I know that this blog is just what that song is about. I know that it must seem out of turn at times, as I give so much away here, but hon, with these words I am letting the world know of my devotion, that I am still in love with you, and that no matter what happens, no matter where I go or what I do that if I had my druthers, I would love you out loud, too. These words, stumbled on by few or many is my platform to stand on, to shout it out to the world "I love you, M!"

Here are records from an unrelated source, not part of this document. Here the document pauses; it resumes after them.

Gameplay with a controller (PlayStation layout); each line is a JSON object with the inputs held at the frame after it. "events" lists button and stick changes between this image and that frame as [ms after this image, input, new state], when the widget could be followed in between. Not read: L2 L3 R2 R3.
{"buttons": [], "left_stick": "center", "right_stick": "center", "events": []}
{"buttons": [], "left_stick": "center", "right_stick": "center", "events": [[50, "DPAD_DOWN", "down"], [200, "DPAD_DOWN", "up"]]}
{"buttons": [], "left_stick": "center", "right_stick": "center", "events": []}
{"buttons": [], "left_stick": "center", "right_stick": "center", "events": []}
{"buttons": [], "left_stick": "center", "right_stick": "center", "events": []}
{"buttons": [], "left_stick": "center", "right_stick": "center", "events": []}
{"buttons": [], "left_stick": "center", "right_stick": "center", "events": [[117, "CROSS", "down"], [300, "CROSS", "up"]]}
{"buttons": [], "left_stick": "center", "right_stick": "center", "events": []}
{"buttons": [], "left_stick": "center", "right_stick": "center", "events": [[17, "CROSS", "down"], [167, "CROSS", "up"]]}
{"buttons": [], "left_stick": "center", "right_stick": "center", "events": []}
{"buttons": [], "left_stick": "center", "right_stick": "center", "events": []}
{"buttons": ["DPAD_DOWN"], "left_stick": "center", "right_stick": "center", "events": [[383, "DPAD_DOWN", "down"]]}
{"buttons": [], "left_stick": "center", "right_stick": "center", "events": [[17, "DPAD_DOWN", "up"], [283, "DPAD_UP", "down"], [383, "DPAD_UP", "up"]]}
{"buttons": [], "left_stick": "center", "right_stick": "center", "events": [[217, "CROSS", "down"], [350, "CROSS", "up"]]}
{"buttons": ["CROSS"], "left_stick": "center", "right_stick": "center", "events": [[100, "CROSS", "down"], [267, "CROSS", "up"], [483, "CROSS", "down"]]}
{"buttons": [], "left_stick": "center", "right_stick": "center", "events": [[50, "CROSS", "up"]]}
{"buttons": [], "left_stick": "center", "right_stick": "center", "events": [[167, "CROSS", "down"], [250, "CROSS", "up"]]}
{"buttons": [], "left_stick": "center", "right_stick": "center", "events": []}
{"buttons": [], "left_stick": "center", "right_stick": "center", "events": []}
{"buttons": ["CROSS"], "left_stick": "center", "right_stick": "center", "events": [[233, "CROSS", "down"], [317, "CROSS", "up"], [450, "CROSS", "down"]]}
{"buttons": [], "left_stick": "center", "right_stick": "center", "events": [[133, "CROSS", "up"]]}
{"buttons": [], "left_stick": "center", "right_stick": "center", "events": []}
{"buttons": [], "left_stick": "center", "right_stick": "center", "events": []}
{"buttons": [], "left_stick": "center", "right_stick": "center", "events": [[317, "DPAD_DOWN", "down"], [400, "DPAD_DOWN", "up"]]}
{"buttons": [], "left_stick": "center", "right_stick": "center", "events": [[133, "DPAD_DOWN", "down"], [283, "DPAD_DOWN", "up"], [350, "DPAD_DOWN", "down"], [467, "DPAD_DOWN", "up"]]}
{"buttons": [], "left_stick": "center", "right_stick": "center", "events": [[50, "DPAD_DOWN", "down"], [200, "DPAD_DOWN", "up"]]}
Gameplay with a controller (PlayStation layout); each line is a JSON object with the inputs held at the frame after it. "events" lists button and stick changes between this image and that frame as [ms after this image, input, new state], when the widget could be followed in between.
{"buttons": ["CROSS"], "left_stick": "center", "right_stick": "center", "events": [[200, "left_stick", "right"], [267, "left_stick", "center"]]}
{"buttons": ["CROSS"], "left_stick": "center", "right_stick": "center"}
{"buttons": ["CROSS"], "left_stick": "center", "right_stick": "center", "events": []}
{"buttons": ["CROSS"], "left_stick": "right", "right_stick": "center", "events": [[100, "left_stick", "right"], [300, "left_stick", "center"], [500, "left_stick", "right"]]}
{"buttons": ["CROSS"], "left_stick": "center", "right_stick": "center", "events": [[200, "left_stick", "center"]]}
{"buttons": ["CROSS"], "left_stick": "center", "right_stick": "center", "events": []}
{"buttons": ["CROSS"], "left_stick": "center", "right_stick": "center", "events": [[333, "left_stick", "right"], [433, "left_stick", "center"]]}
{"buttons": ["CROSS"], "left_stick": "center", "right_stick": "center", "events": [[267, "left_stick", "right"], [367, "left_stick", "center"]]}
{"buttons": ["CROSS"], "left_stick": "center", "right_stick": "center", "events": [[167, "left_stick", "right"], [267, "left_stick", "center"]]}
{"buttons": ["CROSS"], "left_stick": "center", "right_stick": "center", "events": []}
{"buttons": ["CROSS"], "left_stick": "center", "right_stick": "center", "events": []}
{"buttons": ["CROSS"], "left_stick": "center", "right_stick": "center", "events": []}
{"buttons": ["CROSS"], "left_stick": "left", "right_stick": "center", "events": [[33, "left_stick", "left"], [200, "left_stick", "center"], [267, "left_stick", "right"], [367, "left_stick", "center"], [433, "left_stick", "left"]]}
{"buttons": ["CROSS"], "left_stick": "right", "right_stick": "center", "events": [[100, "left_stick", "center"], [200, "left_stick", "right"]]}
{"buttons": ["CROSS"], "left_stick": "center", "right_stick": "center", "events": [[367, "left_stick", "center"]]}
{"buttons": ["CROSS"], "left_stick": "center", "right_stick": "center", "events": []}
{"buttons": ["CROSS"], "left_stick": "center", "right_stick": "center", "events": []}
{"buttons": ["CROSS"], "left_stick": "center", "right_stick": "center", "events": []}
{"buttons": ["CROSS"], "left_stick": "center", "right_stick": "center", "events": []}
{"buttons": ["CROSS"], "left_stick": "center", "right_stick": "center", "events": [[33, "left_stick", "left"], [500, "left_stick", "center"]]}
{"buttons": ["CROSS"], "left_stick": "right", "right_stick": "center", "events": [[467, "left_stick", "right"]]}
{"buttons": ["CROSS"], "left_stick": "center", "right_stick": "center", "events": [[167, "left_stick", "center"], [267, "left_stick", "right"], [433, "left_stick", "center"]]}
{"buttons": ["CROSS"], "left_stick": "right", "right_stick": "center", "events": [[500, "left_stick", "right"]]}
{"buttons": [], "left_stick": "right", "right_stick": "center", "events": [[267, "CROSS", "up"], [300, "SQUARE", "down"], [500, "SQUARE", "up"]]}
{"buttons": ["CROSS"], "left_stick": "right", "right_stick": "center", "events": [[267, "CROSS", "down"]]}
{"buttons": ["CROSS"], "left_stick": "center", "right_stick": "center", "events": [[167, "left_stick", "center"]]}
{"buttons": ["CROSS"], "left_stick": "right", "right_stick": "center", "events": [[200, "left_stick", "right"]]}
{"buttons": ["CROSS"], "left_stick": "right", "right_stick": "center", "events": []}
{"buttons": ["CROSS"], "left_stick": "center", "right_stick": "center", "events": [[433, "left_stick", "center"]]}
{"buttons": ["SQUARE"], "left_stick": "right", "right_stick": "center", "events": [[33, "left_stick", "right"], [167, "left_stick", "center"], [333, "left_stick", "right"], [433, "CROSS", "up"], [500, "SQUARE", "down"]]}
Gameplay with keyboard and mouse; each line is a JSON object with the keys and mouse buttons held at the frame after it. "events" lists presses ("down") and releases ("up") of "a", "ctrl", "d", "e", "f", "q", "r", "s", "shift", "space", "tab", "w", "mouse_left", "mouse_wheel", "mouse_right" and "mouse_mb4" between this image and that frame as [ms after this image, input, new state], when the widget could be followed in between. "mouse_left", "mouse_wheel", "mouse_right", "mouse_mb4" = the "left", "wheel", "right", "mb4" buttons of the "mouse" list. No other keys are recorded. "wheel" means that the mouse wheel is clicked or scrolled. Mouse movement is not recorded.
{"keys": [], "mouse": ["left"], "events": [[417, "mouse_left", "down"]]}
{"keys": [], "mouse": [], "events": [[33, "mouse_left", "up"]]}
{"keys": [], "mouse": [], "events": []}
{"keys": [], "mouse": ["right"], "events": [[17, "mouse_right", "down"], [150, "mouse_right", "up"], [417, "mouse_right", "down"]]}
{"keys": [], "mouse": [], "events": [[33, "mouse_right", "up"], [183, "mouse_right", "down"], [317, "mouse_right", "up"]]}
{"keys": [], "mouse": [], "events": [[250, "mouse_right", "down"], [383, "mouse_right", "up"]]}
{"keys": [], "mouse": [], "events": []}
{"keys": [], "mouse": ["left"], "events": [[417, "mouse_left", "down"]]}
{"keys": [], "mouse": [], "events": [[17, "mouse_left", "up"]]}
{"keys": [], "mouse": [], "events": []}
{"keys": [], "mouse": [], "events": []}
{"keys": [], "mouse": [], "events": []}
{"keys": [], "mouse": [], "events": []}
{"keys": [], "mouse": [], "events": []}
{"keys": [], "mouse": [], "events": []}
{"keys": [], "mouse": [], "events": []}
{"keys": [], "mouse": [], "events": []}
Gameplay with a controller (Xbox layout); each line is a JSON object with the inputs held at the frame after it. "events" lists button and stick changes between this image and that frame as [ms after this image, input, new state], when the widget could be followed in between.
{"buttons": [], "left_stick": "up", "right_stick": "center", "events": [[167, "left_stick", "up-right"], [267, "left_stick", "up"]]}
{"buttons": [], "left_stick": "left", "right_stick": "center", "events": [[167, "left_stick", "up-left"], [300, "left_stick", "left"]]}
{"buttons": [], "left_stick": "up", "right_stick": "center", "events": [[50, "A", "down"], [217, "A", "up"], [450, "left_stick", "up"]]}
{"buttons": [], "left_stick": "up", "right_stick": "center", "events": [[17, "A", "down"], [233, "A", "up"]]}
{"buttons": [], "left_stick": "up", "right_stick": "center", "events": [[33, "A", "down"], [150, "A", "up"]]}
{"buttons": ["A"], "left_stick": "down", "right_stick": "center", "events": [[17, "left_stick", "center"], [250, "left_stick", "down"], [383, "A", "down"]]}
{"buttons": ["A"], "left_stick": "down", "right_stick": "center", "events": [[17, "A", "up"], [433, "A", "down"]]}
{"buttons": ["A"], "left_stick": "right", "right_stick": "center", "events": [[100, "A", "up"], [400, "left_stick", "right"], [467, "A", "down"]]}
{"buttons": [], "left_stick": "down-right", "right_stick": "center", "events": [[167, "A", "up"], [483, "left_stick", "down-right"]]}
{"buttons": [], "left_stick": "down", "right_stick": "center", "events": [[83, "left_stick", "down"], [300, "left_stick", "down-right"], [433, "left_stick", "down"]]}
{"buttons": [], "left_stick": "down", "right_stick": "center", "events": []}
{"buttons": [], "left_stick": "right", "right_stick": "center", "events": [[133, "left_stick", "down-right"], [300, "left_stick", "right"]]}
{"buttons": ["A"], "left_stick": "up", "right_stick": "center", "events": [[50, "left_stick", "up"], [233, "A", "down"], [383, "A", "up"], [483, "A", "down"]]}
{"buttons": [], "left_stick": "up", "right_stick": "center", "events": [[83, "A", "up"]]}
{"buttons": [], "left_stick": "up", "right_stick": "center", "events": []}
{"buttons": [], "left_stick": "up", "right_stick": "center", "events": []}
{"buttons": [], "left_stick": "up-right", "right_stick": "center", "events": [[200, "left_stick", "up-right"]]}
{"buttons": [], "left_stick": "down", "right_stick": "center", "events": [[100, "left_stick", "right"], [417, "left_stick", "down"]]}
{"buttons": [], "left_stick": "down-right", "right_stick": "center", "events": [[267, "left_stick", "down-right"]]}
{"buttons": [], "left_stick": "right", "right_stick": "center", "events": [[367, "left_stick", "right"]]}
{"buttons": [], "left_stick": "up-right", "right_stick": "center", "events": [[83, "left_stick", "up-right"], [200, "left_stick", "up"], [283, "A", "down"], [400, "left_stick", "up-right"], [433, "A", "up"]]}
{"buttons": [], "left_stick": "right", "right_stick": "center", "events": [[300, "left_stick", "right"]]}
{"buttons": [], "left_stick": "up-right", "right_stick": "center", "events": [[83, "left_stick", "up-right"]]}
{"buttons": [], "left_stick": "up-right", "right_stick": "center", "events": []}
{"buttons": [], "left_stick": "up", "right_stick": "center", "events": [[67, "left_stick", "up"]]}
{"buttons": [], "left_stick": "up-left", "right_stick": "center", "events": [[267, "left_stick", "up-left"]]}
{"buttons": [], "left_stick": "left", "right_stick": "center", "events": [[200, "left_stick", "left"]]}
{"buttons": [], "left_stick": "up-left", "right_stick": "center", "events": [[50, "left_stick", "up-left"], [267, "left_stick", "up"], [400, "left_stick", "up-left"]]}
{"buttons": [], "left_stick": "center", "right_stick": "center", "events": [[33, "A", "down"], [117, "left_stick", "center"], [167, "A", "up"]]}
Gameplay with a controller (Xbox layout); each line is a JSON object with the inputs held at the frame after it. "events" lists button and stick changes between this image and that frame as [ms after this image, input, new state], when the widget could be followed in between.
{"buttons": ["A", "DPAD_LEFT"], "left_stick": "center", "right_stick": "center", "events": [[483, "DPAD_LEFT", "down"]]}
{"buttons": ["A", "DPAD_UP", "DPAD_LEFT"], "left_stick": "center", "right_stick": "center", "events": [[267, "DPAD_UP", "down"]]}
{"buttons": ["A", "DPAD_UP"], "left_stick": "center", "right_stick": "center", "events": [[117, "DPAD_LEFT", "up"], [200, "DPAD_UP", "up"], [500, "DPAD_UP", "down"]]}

Finding that record was beyond magical. I sat in my car and jacked in that cd, forwarded it to that song and there you were. Thanks for thinking of me, for putting that record on hold. Sorry I couldn't wait for it then, but waiting, well, that's what I do best.
Your WHMB
Love You Out Loud by Rascall Flatts
"I, I've always been a little shy
I’ve always been the quiet type till now
And I, I, I, I never let my feelings show
I never let anybody know
Just how much I was so deep in love
But now that you’re in my arms
Chorus I’m gonna stand on a rooftop, climb up a mountaintop
Baby, scream and shout I wanna sing it on the radio, show it on a video
Baby, leave no doubt I want the whole world to know just what I’m all about
I love to love you out loud
You keep bringing out the free in me
What you do to my heart just makes me melt
And I, I, I, I don’t think I can resist
But I’ve never been one to kiss and tell
Our love is true can’t be subdued
So I’m gonna let out a yell
(Repeat Chorus)
Bridge
Baby, I want the whole world to see
Just how good your love looks on me
(Repeat Chorus)
Baby, I love to love you out loud
Yeah, I love to love you out loud "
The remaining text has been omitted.